:: INPUT MATERIAL

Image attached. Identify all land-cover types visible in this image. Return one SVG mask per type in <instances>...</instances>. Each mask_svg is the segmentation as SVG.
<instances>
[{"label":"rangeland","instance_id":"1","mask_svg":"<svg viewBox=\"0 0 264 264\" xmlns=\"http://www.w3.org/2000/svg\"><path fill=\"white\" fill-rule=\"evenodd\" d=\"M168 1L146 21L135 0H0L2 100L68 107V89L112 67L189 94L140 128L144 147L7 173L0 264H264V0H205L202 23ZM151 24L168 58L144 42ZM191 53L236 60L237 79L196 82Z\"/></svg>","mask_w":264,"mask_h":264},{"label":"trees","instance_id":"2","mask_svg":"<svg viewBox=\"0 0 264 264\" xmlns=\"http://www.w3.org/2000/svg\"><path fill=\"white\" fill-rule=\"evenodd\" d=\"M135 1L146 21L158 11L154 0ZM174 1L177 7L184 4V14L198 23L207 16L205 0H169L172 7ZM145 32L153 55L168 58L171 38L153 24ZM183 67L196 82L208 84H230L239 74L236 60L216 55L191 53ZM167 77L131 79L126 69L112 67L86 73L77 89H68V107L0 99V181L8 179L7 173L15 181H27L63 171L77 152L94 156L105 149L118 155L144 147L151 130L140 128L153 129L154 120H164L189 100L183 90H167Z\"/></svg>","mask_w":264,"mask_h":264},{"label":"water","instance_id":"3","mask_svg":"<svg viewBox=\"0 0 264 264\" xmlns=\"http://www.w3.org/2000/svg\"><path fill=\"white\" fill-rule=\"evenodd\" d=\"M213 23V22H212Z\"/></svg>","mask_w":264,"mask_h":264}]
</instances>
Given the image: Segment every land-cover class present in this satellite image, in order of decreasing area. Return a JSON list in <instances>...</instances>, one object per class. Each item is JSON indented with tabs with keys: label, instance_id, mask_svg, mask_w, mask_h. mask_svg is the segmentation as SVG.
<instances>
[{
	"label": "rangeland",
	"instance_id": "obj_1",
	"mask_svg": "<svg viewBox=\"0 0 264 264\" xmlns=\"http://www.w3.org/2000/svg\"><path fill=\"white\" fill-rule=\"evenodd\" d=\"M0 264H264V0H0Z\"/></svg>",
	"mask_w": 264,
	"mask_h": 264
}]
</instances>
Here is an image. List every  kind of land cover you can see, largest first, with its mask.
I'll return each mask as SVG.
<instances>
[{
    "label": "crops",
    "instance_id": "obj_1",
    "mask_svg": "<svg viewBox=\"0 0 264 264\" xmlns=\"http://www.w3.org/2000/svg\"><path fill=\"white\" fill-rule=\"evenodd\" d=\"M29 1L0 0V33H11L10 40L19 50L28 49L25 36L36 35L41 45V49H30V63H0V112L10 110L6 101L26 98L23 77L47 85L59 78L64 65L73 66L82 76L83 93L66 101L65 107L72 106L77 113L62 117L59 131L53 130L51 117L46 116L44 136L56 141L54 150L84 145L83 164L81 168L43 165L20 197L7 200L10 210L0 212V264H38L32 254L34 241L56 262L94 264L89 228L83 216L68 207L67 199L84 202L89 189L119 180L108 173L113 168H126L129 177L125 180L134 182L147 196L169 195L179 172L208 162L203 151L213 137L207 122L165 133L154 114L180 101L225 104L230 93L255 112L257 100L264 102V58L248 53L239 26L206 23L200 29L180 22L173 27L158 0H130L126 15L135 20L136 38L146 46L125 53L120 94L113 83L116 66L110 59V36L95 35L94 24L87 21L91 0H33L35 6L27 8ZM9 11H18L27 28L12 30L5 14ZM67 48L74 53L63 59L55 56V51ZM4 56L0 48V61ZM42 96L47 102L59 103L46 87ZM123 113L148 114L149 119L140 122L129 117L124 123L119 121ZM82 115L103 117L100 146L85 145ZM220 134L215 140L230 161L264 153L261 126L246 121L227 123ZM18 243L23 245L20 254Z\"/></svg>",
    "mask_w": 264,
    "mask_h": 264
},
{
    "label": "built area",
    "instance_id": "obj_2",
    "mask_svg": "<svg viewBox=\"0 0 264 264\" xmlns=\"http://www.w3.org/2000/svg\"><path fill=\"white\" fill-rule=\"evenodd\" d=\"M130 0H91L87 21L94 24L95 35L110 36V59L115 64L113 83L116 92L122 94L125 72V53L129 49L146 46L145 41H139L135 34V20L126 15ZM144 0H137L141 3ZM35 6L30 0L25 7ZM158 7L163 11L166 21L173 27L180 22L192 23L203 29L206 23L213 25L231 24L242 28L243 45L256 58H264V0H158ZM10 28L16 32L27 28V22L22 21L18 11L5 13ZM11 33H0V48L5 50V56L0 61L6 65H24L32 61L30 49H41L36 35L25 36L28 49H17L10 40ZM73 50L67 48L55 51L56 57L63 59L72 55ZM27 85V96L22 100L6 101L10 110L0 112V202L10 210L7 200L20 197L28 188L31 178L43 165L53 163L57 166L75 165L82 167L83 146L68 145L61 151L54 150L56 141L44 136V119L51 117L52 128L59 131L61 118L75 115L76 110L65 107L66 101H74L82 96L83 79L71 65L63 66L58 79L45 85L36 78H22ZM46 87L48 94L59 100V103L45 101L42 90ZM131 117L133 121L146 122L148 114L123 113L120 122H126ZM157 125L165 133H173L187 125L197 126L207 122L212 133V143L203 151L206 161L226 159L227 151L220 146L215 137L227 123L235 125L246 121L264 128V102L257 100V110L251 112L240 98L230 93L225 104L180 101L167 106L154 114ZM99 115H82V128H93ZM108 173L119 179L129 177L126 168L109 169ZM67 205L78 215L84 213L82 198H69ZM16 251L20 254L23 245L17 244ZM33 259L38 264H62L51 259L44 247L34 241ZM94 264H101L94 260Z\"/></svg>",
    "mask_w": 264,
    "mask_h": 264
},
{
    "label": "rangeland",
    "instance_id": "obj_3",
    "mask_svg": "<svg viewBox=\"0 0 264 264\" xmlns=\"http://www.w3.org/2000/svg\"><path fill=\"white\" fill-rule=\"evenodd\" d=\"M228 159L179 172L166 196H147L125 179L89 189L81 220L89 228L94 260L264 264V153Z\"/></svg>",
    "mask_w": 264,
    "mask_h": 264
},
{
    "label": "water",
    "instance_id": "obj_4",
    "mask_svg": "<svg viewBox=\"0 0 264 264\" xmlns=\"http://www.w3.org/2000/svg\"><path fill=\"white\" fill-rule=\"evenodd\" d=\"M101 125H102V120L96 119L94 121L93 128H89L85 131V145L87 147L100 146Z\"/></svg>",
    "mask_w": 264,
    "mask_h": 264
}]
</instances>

::::

§ EXERCISE: Can you rewrite every line of the data above as a Markdown table with two columns, "No." for the row number and "Text" for the line, leaving out any blank lines?

§ EXERCISE RESULT:
| No. | Text |
|---|---|
| 1 | Image attached. Identify all land-cover types visible in this image. Return one SVG mask per type in <instances>...</instances>. Each mask_svg is the segmentation as SVG. |
| 2 | <instances> |
| 3 | [{"label":"rangeland","instance_id":"1","mask_svg":"<svg viewBox=\"0 0 264 264\" xmlns=\"http://www.w3.org/2000/svg\"><path fill=\"white\" fill-rule=\"evenodd\" d=\"M168 1L146 21L135 0H0L2 100L68 107V89L112 67L189 94L140 128L144 147L7 173L0 264H264V0H205L202 23ZM151 24L168 58L144 42ZM191 53L236 60L237 79L196 82Z\"/></svg>","mask_w":264,"mask_h":264},{"label":"trees","instance_id":"2","mask_svg":"<svg viewBox=\"0 0 264 264\" xmlns=\"http://www.w3.org/2000/svg\"><path fill=\"white\" fill-rule=\"evenodd\" d=\"M135 1L146 21L158 11L154 0ZM174 1L177 7L184 4V14L198 23L207 16L205 0H169L172 7ZM145 32L153 55L168 58L171 38L153 24ZM183 67L196 82L208 84H230L239 74L236 60L216 55L191 53ZM167 77L131 79L126 69L112 67L86 73L77 89H68V107L0 99V181L8 179L7 173L15 181H27L63 171L77 152L94 156L105 149L118 155L144 147L151 130L140 128L153 129L154 120H164L189 100L183 90H167Z\"/></svg>","mask_w":264,"mask_h":264},{"label":"water","instance_id":"3","mask_svg":"<svg viewBox=\"0 0 264 264\" xmlns=\"http://www.w3.org/2000/svg\"><path fill=\"white\" fill-rule=\"evenodd\" d=\"M213 23V22H212Z\"/></svg>","mask_w":264,"mask_h":264}] |
| 4 | </instances> |
| 5 | Given the image: Segment every land-cover class present in this satellite image, in order of decreasing area. Return a JSON list in <instances>...</instances>, one object per class. Each item is JSON indented with tabs with keys: label, instance_id, mask_svg, mask_w, mask_h. mask_svg is the segmentation as SVG. |
| 6 | <instances> |
| 7 | [{ |
| 8 | 	"label": "rangeland", |
| 9 | 	"instance_id": "obj_1", |
| 10 | 	"mask_svg": "<svg viewBox=\"0 0 264 264\" xmlns=\"http://www.w3.org/2000/svg\"><path fill=\"white\" fill-rule=\"evenodd\" d=\"M0 264H264V0H0Z\"/></svg>", |
| 11 | 	"mask_w": 264, |
| 12 | 	"mask_h": 264 |
| 13 | }] |
| 14 | </instances> |
| 15 | Here is an image. List every  kind of land cover you can see, largest first, with its mask. |
| 16 | I'll return each mask as SVG. |
| 17 | <instances> |
| 18 | [{ |
| 19 |     "label": "crops", |
| 20 |     "instance_id": "obj_1", |
| 21 |     "mask_svg": "<svg viewBox=\"0 0 264 264\" xmlns=\"http://www.w3.org/2000/svg\"><path fill=\"white\" fill-rule=\"evenodd\" d=\"M29 1L0 0V33H11L10 40L19 50L28 49L25 36L36 35L41 45V49H30V63H0V112L10 110L6 101L26 98L23 77L47 85L59 78L64 65L73 66L82 76L83 93L66 101L65 107L72 106L77 113L62 117L59 131L53 130L51 117L46 116L44 136L56 141L54 150L84 145L83 164L81 168L43 165L20 197L7 200L10 210L0 212V264H38L32 254L34 241L56 262L94 264L89 228L83 216L68 207L67 199L84 202L89 189L119 180L108 173L113 168H126L129 177L125 180L134 182L147 196L169 195L179 172L208 162L203 151L213 137L207 122L165 133L154 114L180 101L225 104L230 93L255 112L257 100L264 102V58L248 53L239 26L206 23L200 29L180 22L173 27L158 0H130L126 15L135 20L136 38L146 46L125 53L120 94L113 83L116 66L110 59V36L95 35L94 24L87 21L91 0H33L35 6L27 8ZM9 11H18L27 28L12 30L5 14ZM67 48L74 53L63 59L55 56V51ZM4 56L0 48V61ZM42 96L47 102L59 103L46 87ZM123 113L148 114L149 119L140 122L129 117L124 123L119 121ZM82 115L103 117L100 146L85 145ZM220 134L215 140L230 161L264 153L261 126L246 121L227 123ZM18 243L23 245L20 254Z\"/></svg>", |
| 22 |     "mask_w": 264, |
| 23 |     "mask_h": 264 |
| 24 | }, |
| 25 | { |
| 26 |     "label": "built area", |
| 27 |     "instance_id": "obj_2", |
| 28 |     "mask_svg": "<svg viewBox=\"0 0 264 264\" xmlns=\"http://www.w3.org/2000/svg\"><path fill=\"white\" fill-rule=\"evenodd\" d=\"M130 0H91L87 21L94 24L95 35L110 36V59L115 64L113 83L116 92L122 94L125 72V53L129 49L146 46L145 41H139L135 34V20L126 15ZM144 0H137L141 3ZM35 6L30 0L25 7ZM158 7L163 11L166 21L173 27L180 22L192 23L203 29L206 23L213 25L231 24L242 28L243 45L256 58H264V0H158ZM10 28L16 32L27 28V22L22 21L18 11L5 13ZM11 33H0V48L5 50V56L0 61L6 65H24L32 61L30 49H41L36 35L25 36L28 49H17L10 40ZM73 50L67 48L55 51L56 57L63 59L72 55ZM27 85V96L22 100L6 101L10 110L0 112V202L10 210L7 200L20 197L28 188L31 178L43 165L53 163L57 166L75 165L82 167L83 146L68 145L61 151L54 150L56 141L44 136V119L51 117L52 128L59 131L61 118L75 115L76 110L65 107L66 101H74L82 96L83 79L71 65L63 66L58 79L45 85L36 78H22ZM46 87L48 94L59 100V103L45 101L42 90ZM131 117L133 121L146 122L148 114L123 113L120 122H126ZM157 125L165 133H173L187 125L197 126L207 122L212 133V143L203 151L206 161L226 159L227 151L220 146L215 137L227 123L235 125L246 121L264 128V102L257 100V110L251 112L240 98L230 93L225 104L180 101L167 106L154 114ZM99 115H82V128H93ZM108 173L119 179L129 177L126 168L109 169ZM67 205L78 215L84 213L82 198H69ZM16 251L20 254L23 245L17 244ZM33 259L38 264H62L51 259L44 247L34 241ZM94 264H101L94 260Z\"/></svg>", |
| 29 |     "mask_w": 264, |
| 30 |     "mask_h": 264 |
| 31 | }, |
| 32 | { |
| 33 |     "label": "rangeland", |
| 34 |     "instance_id": "obj_3", |
| 35 |     "mask_svg": "<svg viewBox=\"0 0 264 264\" xmlns=\"http://www.w3.org/2000/svg\"><path fill=\"white\" fill-rule=\"evenodd\" d=\"M228 159L179 172L166 196H147L125 179L89 189L81 220L89 228L94 260L264 264V153Z\"/></svg>", |
| 36 |     "mask_w": 264, |
| 37 |     "mask_h": 264 |
| 38 | }, |
| 39 | { |
| 40 |     "label": "water", |
| 41 |     "instance_id": "obj_4", |
| 42 |     "mask_svg": "<svg viewBox=\"0 0 264 264\" xmlns=\"http://www.w3.org/2000/svg\"><path fill=\"white\" fill-rule=\"evenodd\" d=\"M101 125H102V120L96 119L94 121L93 128H89L85 131V145L87 147L100 146Z\"/></svg>", |
| 43 |     "mask_w": 264, |
| 44 |     "mask_h": 264 |
| 45 | }] |
| 46 | </instances> |